--- Given entries Enclosed Below ---
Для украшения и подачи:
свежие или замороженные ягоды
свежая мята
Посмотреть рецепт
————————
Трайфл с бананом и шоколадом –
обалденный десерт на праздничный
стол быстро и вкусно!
--- End of Enclosed Given entries ---
Your task => Each line of the listing is to be output verbatim.

Answer to the exercise =>
Для украшения и подачи:
свежие или замороженные ягоды
свежая мята
Посмотреть рецепт
————————
Трайфл с бананом и шоколадом –
обалденный десерт на праздничный
стол быстро и вкусно!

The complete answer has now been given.